Time for a science lesson.

Cell towers send out radio frequency energy. Directly in front of a cell tower’s antenna, the energy is strong enough to heat human molecules to dangerous levels. But the strength of the emission drops drastically with distance, and thermal effects disappear. The question is: Can long-term exposure to radio frequency energy cause negative health effects?

Experts have told the Sun there is no evidence that cell towers threaten residents’ health. The World Health Organization also says there’s no information attesting to such risks.

Other researchers, however, said more study is needed to be sure low-level exposure over a long period is safe.

What does the day care center say about all this?

We called the center.

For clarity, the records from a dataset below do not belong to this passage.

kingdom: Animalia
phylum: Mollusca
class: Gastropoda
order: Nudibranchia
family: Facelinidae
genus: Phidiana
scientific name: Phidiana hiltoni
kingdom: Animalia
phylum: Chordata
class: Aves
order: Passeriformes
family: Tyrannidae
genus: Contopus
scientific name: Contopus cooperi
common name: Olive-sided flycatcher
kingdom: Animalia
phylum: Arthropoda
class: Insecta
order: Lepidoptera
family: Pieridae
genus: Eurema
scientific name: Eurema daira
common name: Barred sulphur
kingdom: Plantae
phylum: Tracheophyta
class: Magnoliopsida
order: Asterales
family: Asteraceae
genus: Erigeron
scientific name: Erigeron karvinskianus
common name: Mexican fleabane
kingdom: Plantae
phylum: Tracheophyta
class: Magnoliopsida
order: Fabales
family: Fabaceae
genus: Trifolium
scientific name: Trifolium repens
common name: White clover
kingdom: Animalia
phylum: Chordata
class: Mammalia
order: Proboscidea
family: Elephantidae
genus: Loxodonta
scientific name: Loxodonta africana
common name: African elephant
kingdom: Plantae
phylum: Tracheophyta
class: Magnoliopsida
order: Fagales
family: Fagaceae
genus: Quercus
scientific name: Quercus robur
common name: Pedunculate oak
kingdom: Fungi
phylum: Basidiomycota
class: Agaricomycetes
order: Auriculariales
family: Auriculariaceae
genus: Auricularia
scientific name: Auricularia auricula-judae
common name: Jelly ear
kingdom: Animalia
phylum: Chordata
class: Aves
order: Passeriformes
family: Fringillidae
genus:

A man named “Michael” said he had no comment and hung up. We called back and a woman said she would give a message to the owner, but that he probably wouldn’t want to talk either.

We also called the day care center’s corporate parent, based in Georgia. An employee said the company is aware of the issue, and higher-ups would call us back. We never heard back.

We did get in touch with Joe Moscola, a local cell phone tower provider. His company can even disguise them as palm trees. He dismissed the health concerns.

“Cell phone towers do not harm humans at a distance,” he said. “There is more radio frequency coming out of a microwave oven.”

But some neighbors of the day care center tower remain unconvinced.

“If the science is uncertain, why would you take any risk of putting young children in harm’s way?” said Brian Rakvica, an environmental engineer who lives nearby.

Plus, he said, the faux flag pole design isn’t cutting it for him.

“Aesthetically, it’s disgusting,” he said.